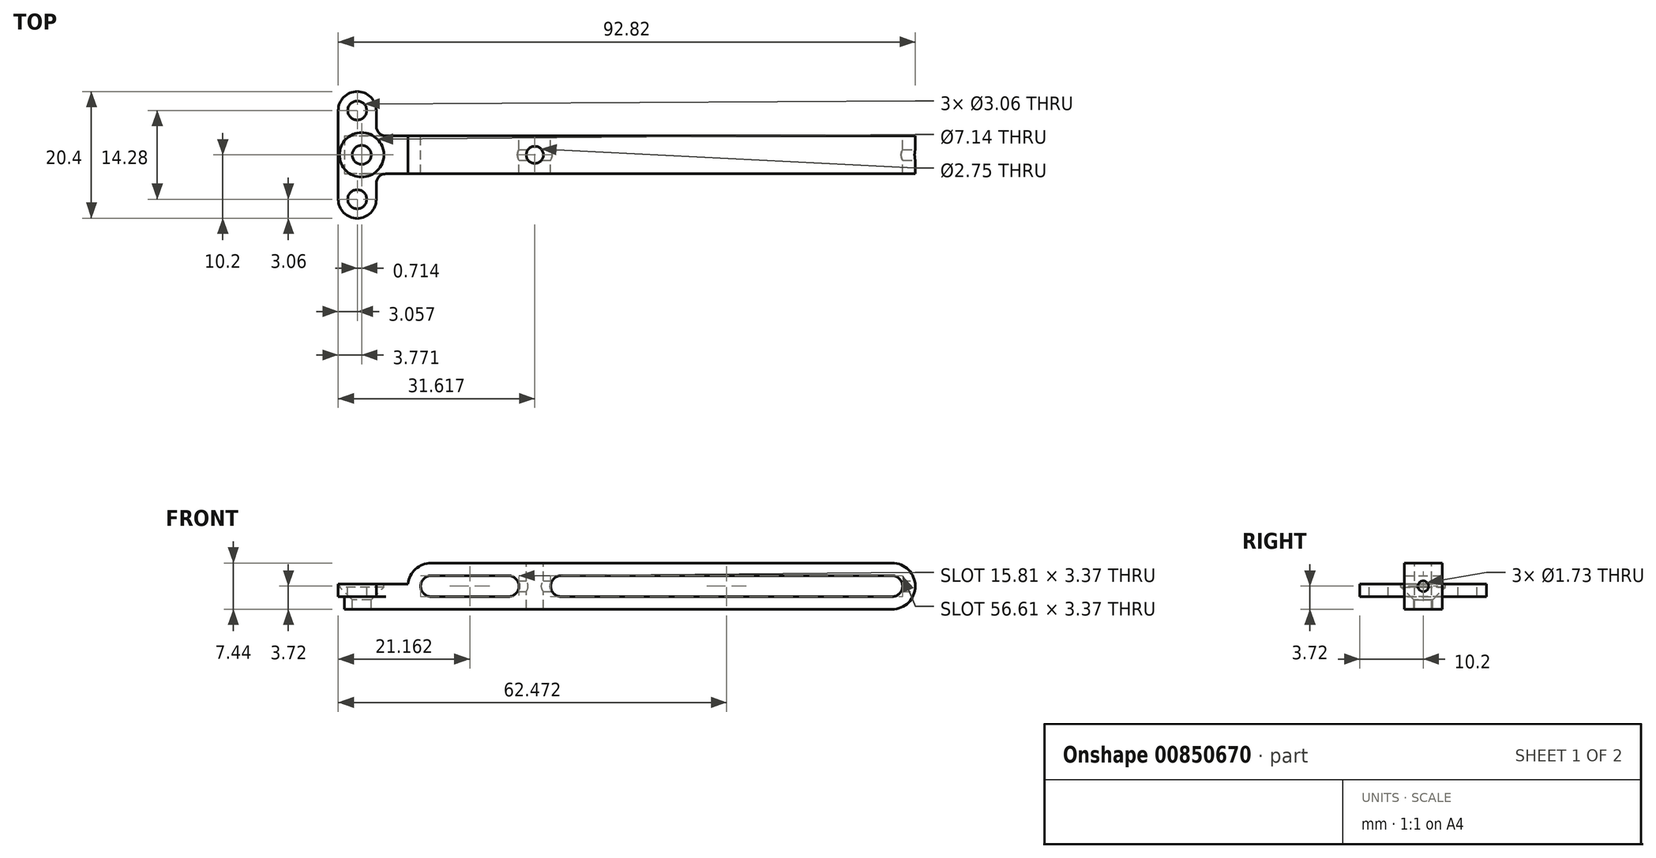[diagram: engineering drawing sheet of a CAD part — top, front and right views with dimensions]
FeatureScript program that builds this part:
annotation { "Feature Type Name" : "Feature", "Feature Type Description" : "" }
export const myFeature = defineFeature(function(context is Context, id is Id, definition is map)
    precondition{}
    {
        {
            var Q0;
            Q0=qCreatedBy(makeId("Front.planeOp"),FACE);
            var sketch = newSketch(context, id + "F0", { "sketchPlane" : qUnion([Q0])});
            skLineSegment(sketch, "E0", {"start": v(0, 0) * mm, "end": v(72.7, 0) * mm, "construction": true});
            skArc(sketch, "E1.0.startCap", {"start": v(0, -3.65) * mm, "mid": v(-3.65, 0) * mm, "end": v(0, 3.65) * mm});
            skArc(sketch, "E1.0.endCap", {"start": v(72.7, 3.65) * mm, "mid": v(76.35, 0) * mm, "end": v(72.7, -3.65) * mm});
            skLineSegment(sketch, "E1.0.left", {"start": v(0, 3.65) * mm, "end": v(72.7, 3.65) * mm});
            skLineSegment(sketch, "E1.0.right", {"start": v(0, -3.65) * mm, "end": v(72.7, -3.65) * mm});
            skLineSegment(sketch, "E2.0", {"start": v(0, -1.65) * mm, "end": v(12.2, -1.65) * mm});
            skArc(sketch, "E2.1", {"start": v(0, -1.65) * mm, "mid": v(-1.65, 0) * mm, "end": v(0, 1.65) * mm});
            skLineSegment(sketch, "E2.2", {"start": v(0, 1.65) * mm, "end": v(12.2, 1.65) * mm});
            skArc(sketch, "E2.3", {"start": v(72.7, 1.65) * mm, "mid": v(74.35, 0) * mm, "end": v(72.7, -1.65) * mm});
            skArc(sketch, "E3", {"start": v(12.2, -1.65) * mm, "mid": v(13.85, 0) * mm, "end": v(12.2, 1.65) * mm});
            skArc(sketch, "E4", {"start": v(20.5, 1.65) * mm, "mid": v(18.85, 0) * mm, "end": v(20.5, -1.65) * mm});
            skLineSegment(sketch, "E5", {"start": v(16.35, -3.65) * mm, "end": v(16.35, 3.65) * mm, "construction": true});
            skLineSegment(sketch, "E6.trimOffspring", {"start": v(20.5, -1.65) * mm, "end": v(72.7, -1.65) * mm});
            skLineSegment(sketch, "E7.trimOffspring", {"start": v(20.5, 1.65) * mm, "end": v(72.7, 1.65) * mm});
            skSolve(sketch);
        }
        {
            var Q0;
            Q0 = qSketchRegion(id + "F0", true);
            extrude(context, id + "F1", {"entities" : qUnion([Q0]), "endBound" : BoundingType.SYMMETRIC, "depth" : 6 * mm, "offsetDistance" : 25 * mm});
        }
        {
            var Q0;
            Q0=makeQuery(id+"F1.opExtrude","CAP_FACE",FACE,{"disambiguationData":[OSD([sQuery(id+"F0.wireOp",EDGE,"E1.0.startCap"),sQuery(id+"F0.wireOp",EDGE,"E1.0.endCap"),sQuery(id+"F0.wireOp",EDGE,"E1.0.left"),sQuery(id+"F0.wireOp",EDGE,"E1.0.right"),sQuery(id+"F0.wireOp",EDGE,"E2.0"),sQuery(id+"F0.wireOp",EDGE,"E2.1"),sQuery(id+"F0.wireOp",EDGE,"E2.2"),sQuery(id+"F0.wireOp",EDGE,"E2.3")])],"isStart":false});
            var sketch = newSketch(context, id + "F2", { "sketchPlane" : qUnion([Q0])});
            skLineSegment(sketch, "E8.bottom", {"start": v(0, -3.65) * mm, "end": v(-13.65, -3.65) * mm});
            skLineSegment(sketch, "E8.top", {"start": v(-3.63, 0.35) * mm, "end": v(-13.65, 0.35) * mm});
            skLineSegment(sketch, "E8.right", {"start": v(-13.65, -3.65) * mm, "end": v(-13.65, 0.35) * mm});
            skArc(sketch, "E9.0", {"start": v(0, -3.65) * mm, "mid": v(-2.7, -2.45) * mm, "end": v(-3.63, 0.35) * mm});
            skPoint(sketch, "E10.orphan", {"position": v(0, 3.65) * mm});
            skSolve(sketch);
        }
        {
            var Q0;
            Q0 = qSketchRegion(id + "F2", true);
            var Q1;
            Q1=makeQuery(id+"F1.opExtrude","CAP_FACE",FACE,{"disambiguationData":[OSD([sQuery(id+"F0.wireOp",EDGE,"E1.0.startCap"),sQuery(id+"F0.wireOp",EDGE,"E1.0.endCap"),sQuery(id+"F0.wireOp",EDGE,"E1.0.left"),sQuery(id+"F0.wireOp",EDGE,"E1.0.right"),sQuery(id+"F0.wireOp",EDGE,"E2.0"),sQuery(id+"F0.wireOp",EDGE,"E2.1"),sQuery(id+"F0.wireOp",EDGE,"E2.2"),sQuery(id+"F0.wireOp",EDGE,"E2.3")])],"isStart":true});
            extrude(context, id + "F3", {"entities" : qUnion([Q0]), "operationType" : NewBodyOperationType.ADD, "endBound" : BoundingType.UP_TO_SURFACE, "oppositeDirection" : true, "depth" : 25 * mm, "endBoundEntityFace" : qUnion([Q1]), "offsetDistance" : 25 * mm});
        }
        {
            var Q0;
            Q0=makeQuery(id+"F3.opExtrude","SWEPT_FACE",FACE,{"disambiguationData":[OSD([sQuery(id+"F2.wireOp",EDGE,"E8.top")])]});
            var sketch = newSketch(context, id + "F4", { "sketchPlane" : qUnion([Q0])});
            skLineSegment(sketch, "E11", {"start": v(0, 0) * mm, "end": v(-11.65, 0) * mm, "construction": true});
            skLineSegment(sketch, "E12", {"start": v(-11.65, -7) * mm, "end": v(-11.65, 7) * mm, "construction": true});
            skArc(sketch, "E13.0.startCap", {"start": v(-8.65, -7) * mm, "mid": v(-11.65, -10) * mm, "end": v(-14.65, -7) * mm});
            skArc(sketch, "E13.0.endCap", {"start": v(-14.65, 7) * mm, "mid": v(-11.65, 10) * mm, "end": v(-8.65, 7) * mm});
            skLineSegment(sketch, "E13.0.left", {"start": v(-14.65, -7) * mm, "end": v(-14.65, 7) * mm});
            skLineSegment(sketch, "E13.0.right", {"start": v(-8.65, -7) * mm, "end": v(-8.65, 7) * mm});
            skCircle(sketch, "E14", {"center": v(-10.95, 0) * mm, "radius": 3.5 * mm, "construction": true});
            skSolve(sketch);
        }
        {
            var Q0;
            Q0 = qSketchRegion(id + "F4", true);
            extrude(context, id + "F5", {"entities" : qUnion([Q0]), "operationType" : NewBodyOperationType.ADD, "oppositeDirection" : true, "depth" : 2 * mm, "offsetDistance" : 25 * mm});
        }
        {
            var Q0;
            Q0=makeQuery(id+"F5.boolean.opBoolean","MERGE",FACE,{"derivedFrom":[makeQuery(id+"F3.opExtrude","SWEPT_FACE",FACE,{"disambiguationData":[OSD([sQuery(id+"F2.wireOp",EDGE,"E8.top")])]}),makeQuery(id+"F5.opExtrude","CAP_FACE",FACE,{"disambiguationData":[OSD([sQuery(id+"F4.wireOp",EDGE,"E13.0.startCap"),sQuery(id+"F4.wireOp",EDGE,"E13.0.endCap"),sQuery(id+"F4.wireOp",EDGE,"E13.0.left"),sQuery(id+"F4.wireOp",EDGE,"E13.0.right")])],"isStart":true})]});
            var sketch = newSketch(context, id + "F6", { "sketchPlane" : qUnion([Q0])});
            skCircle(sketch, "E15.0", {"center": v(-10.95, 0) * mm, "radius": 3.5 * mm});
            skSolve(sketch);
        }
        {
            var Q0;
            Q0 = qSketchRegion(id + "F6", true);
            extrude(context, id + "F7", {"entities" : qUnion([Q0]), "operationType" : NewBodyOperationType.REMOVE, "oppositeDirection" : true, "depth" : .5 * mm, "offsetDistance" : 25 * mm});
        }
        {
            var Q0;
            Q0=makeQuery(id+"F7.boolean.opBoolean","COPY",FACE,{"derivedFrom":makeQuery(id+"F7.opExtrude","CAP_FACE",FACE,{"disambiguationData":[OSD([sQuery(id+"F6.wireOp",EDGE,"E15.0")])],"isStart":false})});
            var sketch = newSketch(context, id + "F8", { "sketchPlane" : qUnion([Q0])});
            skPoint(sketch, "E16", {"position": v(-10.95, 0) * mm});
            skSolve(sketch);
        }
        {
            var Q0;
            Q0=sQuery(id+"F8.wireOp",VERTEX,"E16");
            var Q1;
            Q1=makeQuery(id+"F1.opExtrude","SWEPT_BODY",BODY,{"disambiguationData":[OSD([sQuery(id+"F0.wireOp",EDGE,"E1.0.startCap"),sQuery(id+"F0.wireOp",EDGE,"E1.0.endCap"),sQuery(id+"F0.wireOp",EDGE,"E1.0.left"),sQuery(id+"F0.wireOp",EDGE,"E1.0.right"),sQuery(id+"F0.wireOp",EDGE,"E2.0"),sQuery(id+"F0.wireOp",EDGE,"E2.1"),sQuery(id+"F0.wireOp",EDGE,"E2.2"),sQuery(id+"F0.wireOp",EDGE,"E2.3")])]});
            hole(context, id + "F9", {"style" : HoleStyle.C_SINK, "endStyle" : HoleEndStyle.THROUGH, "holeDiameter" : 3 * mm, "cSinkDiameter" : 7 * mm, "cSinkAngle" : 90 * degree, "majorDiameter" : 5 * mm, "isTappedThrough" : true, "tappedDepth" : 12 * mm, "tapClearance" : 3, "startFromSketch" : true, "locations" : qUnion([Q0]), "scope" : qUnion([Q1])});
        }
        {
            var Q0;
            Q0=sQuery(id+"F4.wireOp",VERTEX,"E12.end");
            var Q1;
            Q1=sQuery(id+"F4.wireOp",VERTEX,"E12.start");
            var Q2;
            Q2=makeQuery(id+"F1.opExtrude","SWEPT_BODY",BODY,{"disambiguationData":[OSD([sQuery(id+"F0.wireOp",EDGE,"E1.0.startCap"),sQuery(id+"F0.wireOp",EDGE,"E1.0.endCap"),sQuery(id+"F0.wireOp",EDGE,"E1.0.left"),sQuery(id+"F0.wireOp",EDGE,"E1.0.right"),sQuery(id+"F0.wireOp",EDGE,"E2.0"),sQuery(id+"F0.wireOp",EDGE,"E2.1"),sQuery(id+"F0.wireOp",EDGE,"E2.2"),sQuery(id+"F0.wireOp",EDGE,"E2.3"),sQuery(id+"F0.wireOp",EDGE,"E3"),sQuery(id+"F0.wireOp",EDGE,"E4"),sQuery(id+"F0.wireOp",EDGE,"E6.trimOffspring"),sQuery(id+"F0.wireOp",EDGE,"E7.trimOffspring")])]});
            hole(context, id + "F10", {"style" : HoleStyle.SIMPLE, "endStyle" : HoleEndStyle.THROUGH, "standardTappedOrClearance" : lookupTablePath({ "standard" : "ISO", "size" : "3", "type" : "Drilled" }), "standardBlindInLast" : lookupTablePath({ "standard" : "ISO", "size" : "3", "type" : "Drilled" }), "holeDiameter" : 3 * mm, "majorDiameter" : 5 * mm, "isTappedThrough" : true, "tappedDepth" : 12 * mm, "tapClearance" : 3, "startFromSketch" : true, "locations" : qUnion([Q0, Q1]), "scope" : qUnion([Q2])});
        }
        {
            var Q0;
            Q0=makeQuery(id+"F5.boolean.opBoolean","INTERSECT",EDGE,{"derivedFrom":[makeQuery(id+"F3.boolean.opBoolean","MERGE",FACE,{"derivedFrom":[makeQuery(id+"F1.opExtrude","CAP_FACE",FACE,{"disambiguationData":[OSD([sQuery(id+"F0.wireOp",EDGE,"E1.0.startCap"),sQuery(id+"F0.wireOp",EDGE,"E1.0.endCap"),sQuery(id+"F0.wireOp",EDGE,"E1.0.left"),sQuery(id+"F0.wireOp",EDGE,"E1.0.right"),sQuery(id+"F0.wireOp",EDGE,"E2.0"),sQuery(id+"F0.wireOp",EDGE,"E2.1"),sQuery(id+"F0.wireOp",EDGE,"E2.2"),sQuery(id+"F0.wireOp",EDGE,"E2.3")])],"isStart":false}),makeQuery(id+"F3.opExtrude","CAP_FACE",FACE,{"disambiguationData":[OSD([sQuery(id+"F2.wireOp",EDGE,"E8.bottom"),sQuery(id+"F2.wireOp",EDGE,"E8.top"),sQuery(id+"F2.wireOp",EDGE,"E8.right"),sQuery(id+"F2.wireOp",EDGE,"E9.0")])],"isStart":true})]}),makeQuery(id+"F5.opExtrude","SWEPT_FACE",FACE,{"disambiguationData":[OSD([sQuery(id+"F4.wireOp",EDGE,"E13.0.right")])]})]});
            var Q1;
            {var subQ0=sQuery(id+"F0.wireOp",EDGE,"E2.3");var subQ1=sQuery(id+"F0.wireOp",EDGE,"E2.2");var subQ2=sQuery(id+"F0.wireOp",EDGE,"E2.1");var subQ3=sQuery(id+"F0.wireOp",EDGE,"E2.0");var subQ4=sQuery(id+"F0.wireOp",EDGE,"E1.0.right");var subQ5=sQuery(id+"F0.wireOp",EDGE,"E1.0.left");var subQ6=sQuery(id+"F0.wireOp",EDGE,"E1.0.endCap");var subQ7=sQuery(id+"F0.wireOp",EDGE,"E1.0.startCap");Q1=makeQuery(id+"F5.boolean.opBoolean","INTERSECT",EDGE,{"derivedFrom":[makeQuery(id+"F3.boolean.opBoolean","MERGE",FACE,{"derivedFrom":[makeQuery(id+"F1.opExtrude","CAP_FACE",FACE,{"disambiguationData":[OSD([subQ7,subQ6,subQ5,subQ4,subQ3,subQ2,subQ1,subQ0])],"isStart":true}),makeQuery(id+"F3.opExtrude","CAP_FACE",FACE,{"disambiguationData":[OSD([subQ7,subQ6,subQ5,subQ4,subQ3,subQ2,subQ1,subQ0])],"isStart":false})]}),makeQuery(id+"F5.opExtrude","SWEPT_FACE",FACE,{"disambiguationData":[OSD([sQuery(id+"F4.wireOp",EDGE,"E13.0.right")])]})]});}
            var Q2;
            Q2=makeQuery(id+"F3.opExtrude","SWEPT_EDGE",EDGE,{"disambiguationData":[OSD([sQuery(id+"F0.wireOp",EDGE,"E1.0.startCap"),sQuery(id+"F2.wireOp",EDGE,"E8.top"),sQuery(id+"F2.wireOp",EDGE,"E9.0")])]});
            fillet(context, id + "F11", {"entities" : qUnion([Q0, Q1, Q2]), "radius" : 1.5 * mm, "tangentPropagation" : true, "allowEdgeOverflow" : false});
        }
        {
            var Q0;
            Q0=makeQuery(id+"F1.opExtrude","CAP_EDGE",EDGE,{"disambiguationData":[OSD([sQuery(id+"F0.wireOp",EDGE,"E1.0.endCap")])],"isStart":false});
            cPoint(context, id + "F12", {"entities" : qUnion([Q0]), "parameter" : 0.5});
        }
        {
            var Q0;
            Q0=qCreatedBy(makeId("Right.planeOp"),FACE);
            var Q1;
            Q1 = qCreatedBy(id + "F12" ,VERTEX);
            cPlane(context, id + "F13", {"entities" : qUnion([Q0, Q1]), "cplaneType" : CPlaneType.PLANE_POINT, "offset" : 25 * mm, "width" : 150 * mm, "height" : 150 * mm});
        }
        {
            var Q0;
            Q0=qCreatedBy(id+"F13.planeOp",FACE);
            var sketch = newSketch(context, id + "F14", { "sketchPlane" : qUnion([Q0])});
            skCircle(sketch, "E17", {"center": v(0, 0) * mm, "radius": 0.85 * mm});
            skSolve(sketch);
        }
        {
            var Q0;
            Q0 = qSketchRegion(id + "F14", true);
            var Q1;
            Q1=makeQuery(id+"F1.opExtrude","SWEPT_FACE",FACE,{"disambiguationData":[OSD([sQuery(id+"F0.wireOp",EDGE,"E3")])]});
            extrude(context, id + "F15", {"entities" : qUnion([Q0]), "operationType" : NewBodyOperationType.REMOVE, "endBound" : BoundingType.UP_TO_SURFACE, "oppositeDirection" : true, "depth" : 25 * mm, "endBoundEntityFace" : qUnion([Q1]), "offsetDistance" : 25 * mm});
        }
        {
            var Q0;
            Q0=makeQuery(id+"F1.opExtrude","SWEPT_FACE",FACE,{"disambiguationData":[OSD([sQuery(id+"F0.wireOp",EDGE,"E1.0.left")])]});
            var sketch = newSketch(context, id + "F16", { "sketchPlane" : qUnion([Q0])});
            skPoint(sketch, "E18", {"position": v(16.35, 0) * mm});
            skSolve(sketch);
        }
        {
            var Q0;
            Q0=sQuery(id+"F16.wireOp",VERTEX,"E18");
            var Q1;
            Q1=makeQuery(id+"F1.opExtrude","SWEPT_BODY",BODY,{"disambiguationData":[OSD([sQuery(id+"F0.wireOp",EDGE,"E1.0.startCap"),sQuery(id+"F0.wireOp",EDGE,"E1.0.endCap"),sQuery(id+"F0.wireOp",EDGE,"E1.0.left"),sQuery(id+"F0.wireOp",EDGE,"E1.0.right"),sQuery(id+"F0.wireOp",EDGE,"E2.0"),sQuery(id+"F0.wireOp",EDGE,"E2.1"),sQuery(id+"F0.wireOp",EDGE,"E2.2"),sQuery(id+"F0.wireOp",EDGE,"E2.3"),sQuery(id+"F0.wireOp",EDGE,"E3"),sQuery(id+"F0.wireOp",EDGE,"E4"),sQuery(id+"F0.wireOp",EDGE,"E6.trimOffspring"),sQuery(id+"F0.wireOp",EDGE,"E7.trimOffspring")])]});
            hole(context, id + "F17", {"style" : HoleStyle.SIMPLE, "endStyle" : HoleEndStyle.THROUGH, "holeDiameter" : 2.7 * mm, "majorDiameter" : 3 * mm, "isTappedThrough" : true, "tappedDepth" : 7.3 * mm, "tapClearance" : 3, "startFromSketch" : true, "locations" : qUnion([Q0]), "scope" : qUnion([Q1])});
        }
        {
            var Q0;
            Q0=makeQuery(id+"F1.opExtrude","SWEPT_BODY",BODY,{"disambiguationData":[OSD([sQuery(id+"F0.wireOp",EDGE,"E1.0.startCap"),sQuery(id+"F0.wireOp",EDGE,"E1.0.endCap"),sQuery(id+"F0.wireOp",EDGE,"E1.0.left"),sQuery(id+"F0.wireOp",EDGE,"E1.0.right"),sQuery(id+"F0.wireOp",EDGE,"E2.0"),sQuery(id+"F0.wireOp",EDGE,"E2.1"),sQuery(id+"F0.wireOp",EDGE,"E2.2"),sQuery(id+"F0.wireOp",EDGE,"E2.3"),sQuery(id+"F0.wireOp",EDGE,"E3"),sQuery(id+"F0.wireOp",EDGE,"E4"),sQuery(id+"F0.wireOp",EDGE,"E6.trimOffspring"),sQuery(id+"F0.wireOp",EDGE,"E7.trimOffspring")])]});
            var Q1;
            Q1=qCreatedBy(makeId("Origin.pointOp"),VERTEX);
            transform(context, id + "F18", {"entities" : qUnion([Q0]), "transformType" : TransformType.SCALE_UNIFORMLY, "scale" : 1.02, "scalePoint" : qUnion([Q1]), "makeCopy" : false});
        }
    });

--- --- ---

■ **Written problem**
Reproduce the data verbatim from its first line through the line containing "v(-3.65, 0) *", including that line, and omit the picture.

■ **Written answer**
[diagram: engineering drawing sheet of a CAD part — top, front and right views with dimensions]
FeatureScript program that builds this part:
annotation { "Feature Type Name" : "Feature", "Feature Type Description" : "" }
export const myFeature = defineFeature(function(context is Context, id is Id, definition is map)
    precondition{}
    {
        {
            var Q0;
            Q0=qCreatedBy(makeId("Front.planeOp"),FACE);
            var sketch = newSketch(context, id + "F0", { "sketchPlane" : qUnion([Q0])});
            skLineSegment(sketch, "E0", {"start": v(0, 0) * mm, "end": v(72.7, 0) * mm, "construction": true});
            skArc(sketch, "E1.0.startCap", {"start": v(0, -3.65) * mm, "mid": v(-3.65, 0) * mm, "end": v(0, 3.65) * mm});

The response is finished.